-- Exercise task 1 --
Give every dollar amount that appears in the article on Indiana's pre-K bill, and state what each amount is for.
-- Exercise task 2 --
Summarize the article on Indiana's pre-K bill in two sentences.
-- Exercise task 3 --
Carry the article on Indiana's pre-K bill forward from the point where it stops.

-- Source --
----
Indiana

Education, From The Capitol To The Classroom

What To Know About The Indiana Pre-K Bill Signed Into Law

Indiana will expand state-funded preschool allows the program to extend to 15 new counties, ties it to the state’s private school voucher program and includes a controversial option for online preschool.  (Peter Balonon-Rosen/Indiana Public Broadcasting)

Indiana expands state-funded preschool, allowing the program to extend to 15 new counties, tying it to the state’s private school voucher program and including a controversial option for online preschool. (Peter Balonon-Rosen/Indiana Public Broadcasting)

With little fanfare, Indiana Gov. Eric Holcomb signed a bill Wednesday that will expand Indiana’s pre-K pilot program.

The new plan will expand state-funded preschool to 20 counties, tie it to the state’s private school voucher program and include a controversial option for online preschool.

Currently, the $10 million state-funded On My Way Pre-K program serves around 2,000 low-income students in five counties. Expanding preschool access in Indiana has been a key goal of lawmakers this session, including Holcomb.

Under the new $22 million plan, any of the state’s 92 counties are eligible to compete to become one of the 15 counties included in the expansion. Lawmakers say rural counties and places with a lack of high-quality preschool providers will be prioritized.

Under the new state budget, $1 million of the pre-K funding is dedicated to paying for online preschool for eligible families.

“Online pre-K is an ok supplement for quality classroom-based pre-K, but I don’t think it’s an adequate substitute,” says Ted Maple, president and CEO of Early Learning Indiana.

Maple and a coalition of pre-K advocates had originally hoped to see state-funded preschool reach all 92 counties in the state.
----
-- Listed records --

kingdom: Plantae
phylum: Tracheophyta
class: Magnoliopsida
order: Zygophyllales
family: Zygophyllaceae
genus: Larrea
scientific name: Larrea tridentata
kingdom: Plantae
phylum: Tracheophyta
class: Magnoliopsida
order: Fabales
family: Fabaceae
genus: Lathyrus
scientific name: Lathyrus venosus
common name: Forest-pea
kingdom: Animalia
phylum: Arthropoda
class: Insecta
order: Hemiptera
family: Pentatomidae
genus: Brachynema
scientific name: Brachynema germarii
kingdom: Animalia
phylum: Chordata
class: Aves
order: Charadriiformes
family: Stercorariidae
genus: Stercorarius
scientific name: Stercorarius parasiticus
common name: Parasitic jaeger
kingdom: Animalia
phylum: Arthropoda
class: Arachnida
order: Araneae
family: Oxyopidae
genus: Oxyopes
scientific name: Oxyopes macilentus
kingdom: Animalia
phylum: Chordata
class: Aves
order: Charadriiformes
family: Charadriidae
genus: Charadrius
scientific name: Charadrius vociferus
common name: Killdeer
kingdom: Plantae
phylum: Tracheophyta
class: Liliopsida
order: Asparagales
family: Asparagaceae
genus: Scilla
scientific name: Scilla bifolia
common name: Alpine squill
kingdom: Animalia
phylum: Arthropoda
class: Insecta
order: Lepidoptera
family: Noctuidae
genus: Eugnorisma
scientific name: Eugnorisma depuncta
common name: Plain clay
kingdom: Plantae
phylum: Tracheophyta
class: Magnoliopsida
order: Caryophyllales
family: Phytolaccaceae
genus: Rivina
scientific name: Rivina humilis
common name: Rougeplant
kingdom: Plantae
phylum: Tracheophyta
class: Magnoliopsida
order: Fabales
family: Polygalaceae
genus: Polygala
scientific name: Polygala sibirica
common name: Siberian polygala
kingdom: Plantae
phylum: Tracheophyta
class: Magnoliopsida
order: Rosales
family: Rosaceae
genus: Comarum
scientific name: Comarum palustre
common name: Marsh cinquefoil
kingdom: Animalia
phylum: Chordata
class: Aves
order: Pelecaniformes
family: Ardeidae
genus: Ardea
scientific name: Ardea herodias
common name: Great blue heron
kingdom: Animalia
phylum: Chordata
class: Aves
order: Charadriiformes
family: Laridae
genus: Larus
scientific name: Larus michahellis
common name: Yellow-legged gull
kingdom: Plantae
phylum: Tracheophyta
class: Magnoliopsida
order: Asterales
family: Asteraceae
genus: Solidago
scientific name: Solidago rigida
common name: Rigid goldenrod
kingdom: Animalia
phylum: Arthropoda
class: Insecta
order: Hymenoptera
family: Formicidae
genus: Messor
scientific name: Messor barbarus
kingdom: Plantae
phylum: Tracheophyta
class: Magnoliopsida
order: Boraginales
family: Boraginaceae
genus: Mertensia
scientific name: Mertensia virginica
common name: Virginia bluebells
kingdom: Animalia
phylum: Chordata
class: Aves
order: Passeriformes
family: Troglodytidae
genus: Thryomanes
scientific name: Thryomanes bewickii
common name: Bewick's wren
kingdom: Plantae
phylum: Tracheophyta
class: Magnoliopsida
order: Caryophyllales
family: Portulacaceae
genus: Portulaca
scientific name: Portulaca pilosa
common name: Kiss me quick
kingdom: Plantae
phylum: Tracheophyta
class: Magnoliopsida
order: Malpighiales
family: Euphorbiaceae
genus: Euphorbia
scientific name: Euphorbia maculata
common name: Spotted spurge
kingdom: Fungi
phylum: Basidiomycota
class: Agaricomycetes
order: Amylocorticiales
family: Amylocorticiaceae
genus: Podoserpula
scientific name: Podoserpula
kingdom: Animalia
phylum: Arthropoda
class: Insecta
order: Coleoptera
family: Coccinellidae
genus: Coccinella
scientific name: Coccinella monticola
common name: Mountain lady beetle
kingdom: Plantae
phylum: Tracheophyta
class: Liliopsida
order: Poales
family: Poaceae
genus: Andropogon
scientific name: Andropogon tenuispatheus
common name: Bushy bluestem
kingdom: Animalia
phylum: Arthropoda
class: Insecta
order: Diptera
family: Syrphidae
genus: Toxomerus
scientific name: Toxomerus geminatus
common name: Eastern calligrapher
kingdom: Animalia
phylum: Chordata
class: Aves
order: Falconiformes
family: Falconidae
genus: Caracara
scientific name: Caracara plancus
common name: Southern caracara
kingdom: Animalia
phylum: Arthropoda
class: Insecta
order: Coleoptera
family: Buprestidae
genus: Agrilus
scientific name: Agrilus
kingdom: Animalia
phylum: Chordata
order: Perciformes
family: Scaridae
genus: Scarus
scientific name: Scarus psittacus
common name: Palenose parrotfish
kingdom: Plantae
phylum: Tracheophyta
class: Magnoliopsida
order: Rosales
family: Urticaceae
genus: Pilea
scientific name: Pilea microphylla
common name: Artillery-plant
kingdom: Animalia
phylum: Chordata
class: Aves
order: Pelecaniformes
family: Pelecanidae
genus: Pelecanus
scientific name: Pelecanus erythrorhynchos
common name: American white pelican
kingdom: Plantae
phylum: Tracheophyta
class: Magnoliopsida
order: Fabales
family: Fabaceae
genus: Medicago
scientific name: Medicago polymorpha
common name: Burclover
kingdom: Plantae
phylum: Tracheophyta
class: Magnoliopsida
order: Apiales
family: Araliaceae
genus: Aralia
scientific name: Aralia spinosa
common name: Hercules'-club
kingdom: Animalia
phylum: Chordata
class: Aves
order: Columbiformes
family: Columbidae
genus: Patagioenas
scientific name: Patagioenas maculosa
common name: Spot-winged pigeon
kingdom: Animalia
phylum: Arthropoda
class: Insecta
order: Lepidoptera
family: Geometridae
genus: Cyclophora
----
-- Exercise result 1 --
- $10 million: the current state-funded On My Way Pre-K program.
- $22 million: the new expansion plan.
- $1 million: online preschool for eligible families, under the new state budget.

-- Exercise result 2 --
Gov. Eric Holcomb signed a bill that expands Indiana's state-funded preschool to 20 counties, ties it to the private school voucher program, and sets aside $1 million for a controversial online preschool option. The current $10 million program serves around 2,000 low-income students in five counties, and Ted Maple of Early Learning Indiana says online pre-K is an acceptable supplement but not an adequate substitute for classroom-based pre-K.

-- Exercise result 3 --
“We’re very encouraged by the additional investment the state is making in expanding access to pre-K, but we also recognize there are many more children without access,” Maple says. “We’re hopeful that our state leaders will continue to expand access.”

In a controversial move, students would automatically be enrolled in the choice scholarship program if they attend a private school preschool and wish to continue there in kindergarten. Tying the pre-K program to the voucher program motivated some Democratic lawmakers to vote against the measure.

“We’d like to see universal funding for early childhood education, but this poison pill of the voucher prevents me from being able to support this bill,” said Sen. Tim Lanane (D-Anderson) on the Indiana Senate floor.

To qualify for Indiana’s preschool program, a family of four must ear less than $30,861, or 127 percent of the federal poverty level. In the original five counties, families of four making up to $44,863, or 185 percent of the federal poverty level, could apply if all interested lower-income families received services.

The increase in preschool funding falls below what Gov. Holcomb and preschool advocates originally asked for.

Senate Republicans said they were wary of allocating millions more dollars to a state-funded pilot program that hasn’t been fully studied.

Sen. Luke Kenley (R-Noblesville) made financial and ideological objections.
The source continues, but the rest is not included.